━━ 分析用テキスト ━━
2015年12月30日水曜日

雲南民族博物館

さて、最後の日です。
雲南省は少数民族がたくさん住む地域ということで、
「雲南民族村」というテーマパーク式の観光施設が作られており、
ちゃんとその少数民族の人達が織物を織ったり踊ったりしているという話でしたが、
その正面に、雲南民族博物館という施設もあります。
(※ウエブサイトのトップにFlashが使われているため、
iPhoneとiPadしか持って行かなかった私は滞在中全く見られませんでした。)

民族村は広いので見るのに一日かかるという話を聞いており、
既に予定が押してしまっていたので、
ここは欲張らずに、民族博物館一ヶ所に絞りました。
ここは市内中心地からタクシーで40元くらいでしたが、バスも出ています。
タクシーの運転手も、民族村は知ってても博物館は知らないようで、
「民族村の反対側にある博物館」という説明で理解してもらいました。


雲南省博物館よりは小さいものの、ここも巨大で、入場無料です。
今年で開館20周年だそうですが、
あちこちで改修工事が行われていて、一階で空いていた展示室はわずか3ヶ所。
全体で半分くらいの展示室が閉鎖されていたような印象です。

その中でもまずここの目玉は、染織品コーナーですね。
雲南省に住む20の少数民族の衣装の展示コーナーです。

その反対側には、シーサンパンナの樹皮服など原始的衣服が。

真ん中には服の後ろ側も見られるような工夫された展示になっています。

少数民族に限定していないので、ちゃんと漢民族の衣装もあります。

技法材料コーナーもちゃんとありました。

苗族の臈纈染めの道具です。貴重です。


織機や糸繰り、紡績道具も展示されています。

他にほとんど誰もいなかったところに、
学生の団体がやってきて、男の子も女の子も真剣に見て写真をばしばし撮っていました。

銀細工アクセサリーも裏表が見られる展示になっていて、

ここにも道具が展示されていました。
最後は動画上映コーナーになっており、
シーサンパンナの樹皮服作り、苗族の麻織物製作工程、
少数民族の儀式などが流れていましたが、
この日は前日の汗ばむ陽気と比べ、最高気温が6℃という寒い日で、
暖房設備のない開放式展示室でガタガタ震えて見ていたのは私だけでした。

次の展示室?と思って入った場所は、骨董品販売店?喫茶店?
入り口には何の説明も看板もないのはさすが中国。

次の部屋は、絵で見る上流階級の服装のコーナー

ここでは展示品の状態の悪さが気になって、様式どころではありません。(苦笑)

次は本や書き物コーナー
もちろん紙や、

経文を書くバイタラヨウなど。後ろには製作工程の解説写真もありました。

少数民族の神様やらの絵も面白いですが、
このナシ族の使う象形文字のトンパ文字は特に有名ですね。
これら少数民族の言葉や書き物の調査をする研究者も多数いるようです。

二階に移動し、すぐに本売り場がありました。
━━━
━━ 表示情報 ━━
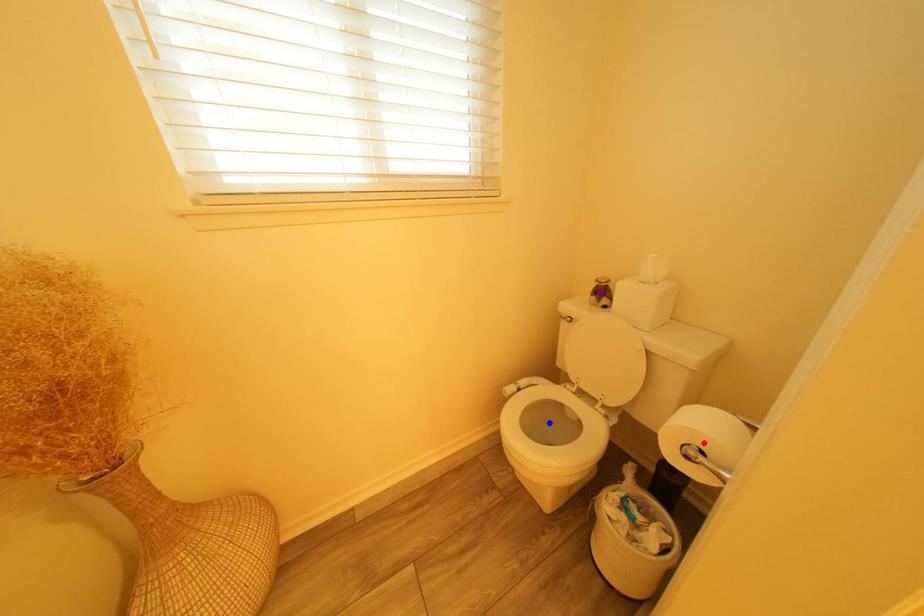
Order these from nearest to farthest:
A) red point
B) blue point
C) purple point

red point → blue point → purple point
━━━
雲南民族博物館の文章のうち、「雲南省博物館よりは小さいものの、ここも巨大で、入場無料です。」で始まり「雲南省に住む20の少数民族の衣装の展示コーナーです。」で終わる部分を一字一句変えずに書き写してください。 これらの記録は雲南民族博物館の文章とは関係がありません。

雲南省博物館よりは小さいものの、ここも巨大で、入場無料です。
今年で開館20周年だそうですが、
あちこちで改修工事が行われていて、一階で空いていた展示室はわずか3ヶ所。
全体で半分くらいの展示室が閉鎖されていたような印象です。

その中でもまずここの目玉は、染織品コーナーですね。
雲南省に住む20の少数民族の衣装の展示コーナーです。